GUIDO: Vous avez collaboré aussi bien avec Agathe Lecaron que Sandrine Dans…
Alain Simons : Ce qui est marrant, c'est qu'elles ont chacune leur propre caractère. Agathe dégage une énergie colossale, que ce soit sur le plateau ou en dehors d'ailleurs, j'ai rarement vu quelqu'un avec une énergie pareille! On faisait huit émissions par jour, mais avec tout ce qu'elle racontait entre les enregistrements, on aurait pu en faire seize! (éclat de rire) Sandrine, elle, est complètement différente; elle lâche moins l'énergie entre les prises. C'est une fille avec laquelle j'aime beaucoup travailler parce qu'elle est très professionnelle, sans chichi, … Bien qu'elle connaisse très bien son métier, elle ne se la ramène pas.
«J'adorerais présenter L'île de la tentation»
GUIDO: Bien que vous ayez déjà un peu touché à tout, y a-t-il encore un genre précis d'émissions que vous aimeriez présenter?
Alain Simons : C'est un peu dans l'air du temps, mais les émissions de télé-réalité m'intéressent beaucoup. J'adorerais présenter Big Brother, Koh-Lanta ou L'île de la tentation. Cependant, cela reste une utopie parce que ça ne se fera jamais chez nous, pour des raisons budgétaires. Si un jour la chaîne décidait d'adapter un produit de télé-réalité, je pense que pour la première fois de ma vie, c'est moi qui irait demander de la présenter.
GUIDO: A contrario, quelle émission refusiez-vous de présenter si on vous la proposait?
Alain Simons : Je ne vois pas bien ce qu'on pourrait me proposer et que je refuserais. Je compare souvent le milieu de la télévision avec celui du football: on ne met pas un attaquant, par exemple, à la place d'arrière-droit ou à un centre-avant d'aller dans les goals. A RTL, on n'a pas un entraîneur stupide; il met les gens là où sont les plus performants et c'est cela qui fait la force de notre chaîne. Et heureusement pour nous, contrairement aux joueurs de foot, notre carrière ne s'arrête pas à 37-38 ans!
GUIDO: Avez-vous pour le moment des projets sur le feu?
Alain Simons : Il y a dix ans, j'aurais pu répondre sans problème à cette question. En 2008, cela n'est plus possible parce qu'on travaille dorénavant par trimestres, dans des délais plus courts afin de réagir plus vite. Je ne sais donc pas ce que je ferai en janvier. Bien sûr, il y a des pistes, mais c'est l'audience qui décidera, par exemple, si on continue Qui sera millionnaire?.
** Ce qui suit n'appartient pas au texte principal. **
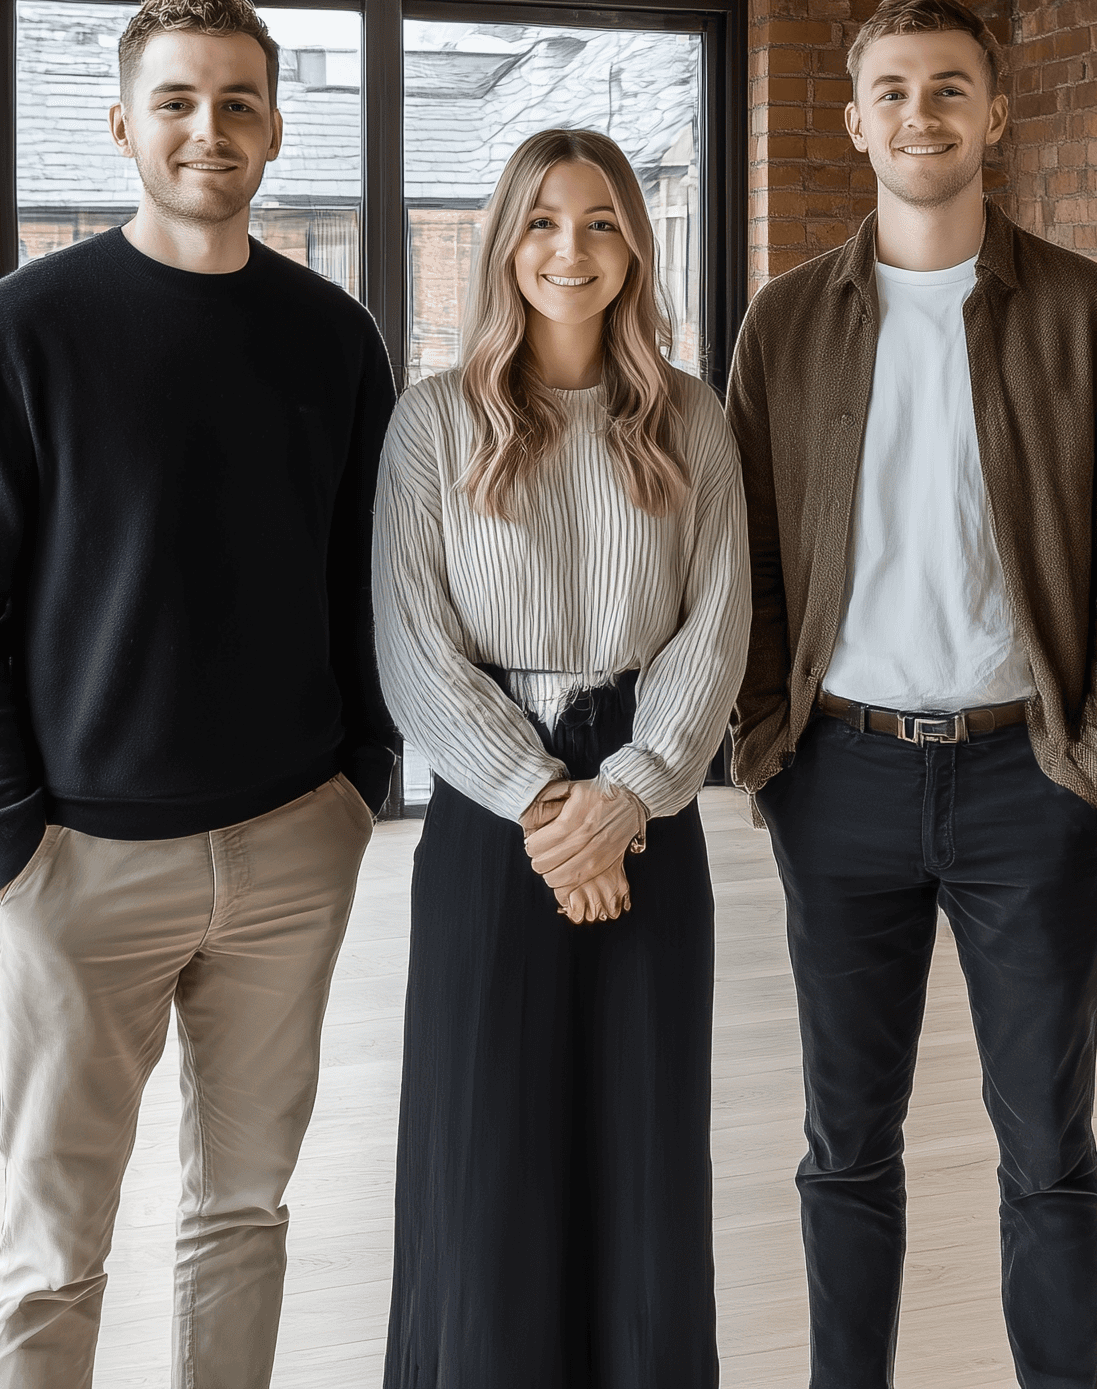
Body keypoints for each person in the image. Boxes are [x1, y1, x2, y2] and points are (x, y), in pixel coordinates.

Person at [0, 0, 398, 1389]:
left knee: (243, 1215)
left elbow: (368, 582)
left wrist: (359, 786)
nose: (207, 129)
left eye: (237, 102)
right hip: (81, 864)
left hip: (294, 844)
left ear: (275, 132)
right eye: (176, 102)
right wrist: (13, 838)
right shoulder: (21, 330)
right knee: (54, 1251)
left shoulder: (333, 338)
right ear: (121, 124)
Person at [727, 0, 1097, 1389]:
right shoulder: (785, 322)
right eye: (895, 91)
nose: (923, 113)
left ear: (996, 113)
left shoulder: (1088, 311)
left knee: (1049, 1146)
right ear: (856, 121)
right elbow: (755, 554)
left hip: (1021, 782)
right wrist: (768, 743)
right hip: (839, 777)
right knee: (845, 1142)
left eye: (951, 88)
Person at [374, 127, 748, 1389]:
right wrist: (549, 803)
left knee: (642, 1152)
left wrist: (627, 797)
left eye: (597, 222)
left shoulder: (690, 416)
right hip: (496, 811)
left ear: (633, 245)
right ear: (503, 245)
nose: (569, 249)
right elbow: (414, 649)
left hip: (648, 803)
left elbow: (719, 626)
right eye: (541, 221)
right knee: (487, 1153)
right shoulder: (433, 422)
GUIDO: Cette incertitude n'est-elle pas trop pesante?
Alain Simons : Cela fait vingt ans que ça dure, c'était déjà stressant à l'époque, dans une moindre mesure vu qu'on signait alors pour une année complète et non un trimestre. Le stress augmente au fur et à mesure des années. A la Poste ou à la RTBF par exemple, les employés ne se posent pas la question de ce qu'ils vont faire l'année prochaine. C'est différent pour nous, on est une chaîne privée, c'est un commerce, RTL est le Cora de l'audiovisuel en quelque sorte! Si les tomates ne se vendent plus, on vendra des courgettes! Si un jour je ne fais plus d'audience, je risque l'échafaud. Cela fait partie de notre quotidien à RTL, nul n'est indispensable et ça peut s'arrêter à n'importe quel moment. J'espère seulement que ça arrivera le plus tard possible.